Capital goods imports, Neda said, also increased by 51.5 percent year-on-year. Aircraft, ships and boats grew by 127.5 percent; land transport equipment by 69.9 percent, and telecommunication equipment and electrical machinery by 63.1 percent.

Importation of consumer goods also increased by 70.6 percent. This was supported by both durable goods, which posted a 30.2 percent hike, and non-durable goods, which went up 109.2 percent.

Rice imports were among the non-durable goods that posted the highest growth, at 153,599.2 percent. This was due to importations by the National Food Authority (NFA) as a mitigating measure for the prolonged dry spell.

The top five import sources in January this year include the United States, which emerged as the biggest source of Philippine imports with a share of 13.4 percent since May last year. Following the US were Singapore at 12.7 percent, Japan at 11.5 percent, China at 8.6 percent and Taiwan at 7.3 percent.
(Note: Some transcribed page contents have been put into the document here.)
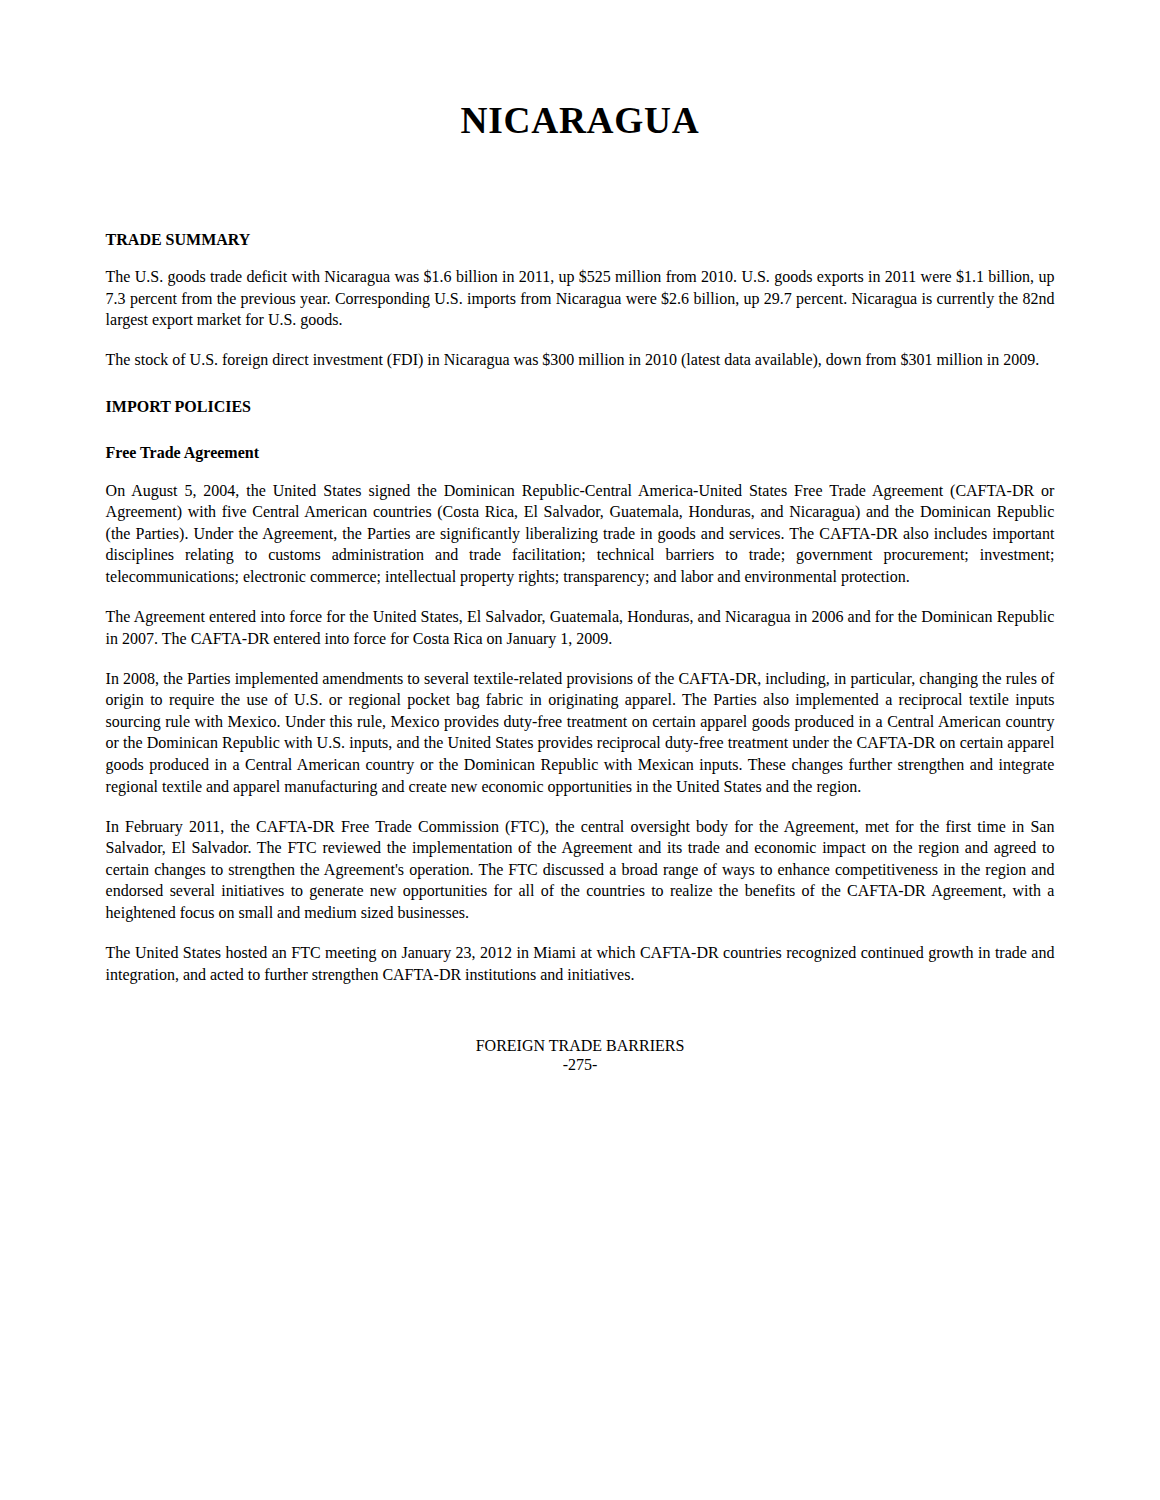NICARAGUA
TRADE SUMMARY
The U.S. goods trade deficit with Nicaragua was $1.6 billion in 2011, up $525 million from 2010. U.S. goods exports in 2011 were $1.1 billion, up 7.3 percent from the previous year. Corresponding U.S. imports from Nicaragua were $2.6 billion, up 29.7 percent. Nicaragua is currently the 82nd largest export market for U.S. goods.
The stock of U.S. foreign direct investment (FDI) in Nicaragua was $300 million in 2010 (latest data available), down from $301 million in 2009.
IMPORT POLICIES
Free Trade Agreement
On August 5, 2004, the United States signed the Dominican Republic-Central America-United States Free Trade Agreement (CAFTA-DR or Agreement) with five Central American countries (Costa Rica, El Salvador, Guatemala, Honduras, and Nicaragua) and the Dominican Republic (the Parties). Under the Agreement, the Parties are significantly liberalizing trade in goods and services. The CAFTA-DR also includes important disciplines relating to customs administration and trade facilitation; technical barriers to trade; government procurement; investment; telecommunications; electronic commerce; intellectual property rights; transparency; and labor and environmental protection.
The Agreement entered into force for the United States, El Salvador, Guatemala, Honduras, and Nicaragua in 2006 and for the Dominican Republic in 2007. The CAFTA-DR entered into force for Costa Rica on January 1, 2009.
In 2008, the Parties implemented amendments to several textile-related provisions of the CAFTA-DR, including, in particular, changing the rules of origin to require the use of U.S. or regional pocket bag fabric in originating apparel. The Parties also implemented a reciprocal textile inputs sourcing rule with Mexico. Under this rule, Mexico provides duty-free treatment on certain apparel goods produced in a Central American country or the Dominican Republic with U.S. inputs, and the United States provides reciprocal duty-free treatment under the CAFTA-DR on certain apparel goods produced in a Central American country or the Dominican Republic with Mexican inputs. These changes further strengthen and integrate regional textile and apparel manufacturing and create new economic opportunities in the United States and the region.
In February 2011, the CAFTA-DR Free Trade Commission (FTC), the central oversight body for the Agreement, met for the first time in San Salvador, El Salvador. The FTC reviewed the implementation of the Agreement and its trade and economic impact on the region and agreed to certain changes to strengthen the Agreement's operation. The FTC discussed a broad range of ways to enhance competitiveness in the region and endorsed several initiatives to generate new opportunities for all of the countries to realize the benefits of the CAFTA-DR Agreement, with a heightened focus on small and medium sized businesses.
The United States hosted an FTC meeting on January 23, 2012 in Miami at which CAFTA-DR countries recognized continued growth in trade and integration, and acted to further strengthen CAFTA-DR institutions and initiatives.
FOREIGN TRADE BARRIERS
-275-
Neda said telecommunication equipment and electrical machinery, raw materials for electronic manufactures and various mineral fuels and lubricants comprised 44.3 percent of the total payments to the top five import sources in January.

Neda said cargoes from the countries of the Association of Southeast Asian Nation (Asean) covered 30.8 percent of the total merchandise imports in January.

“The rise in Philippine imports mirrored development in East and Southeast Asia, as the countries in the region also posted significant double-digit growth rates, except for Japan with only 9.1 percent,” Santos said.

Neda said the Development Budget Coordinating Committee’s emerging estimate for imports growth this year is at 13 to 15 percent.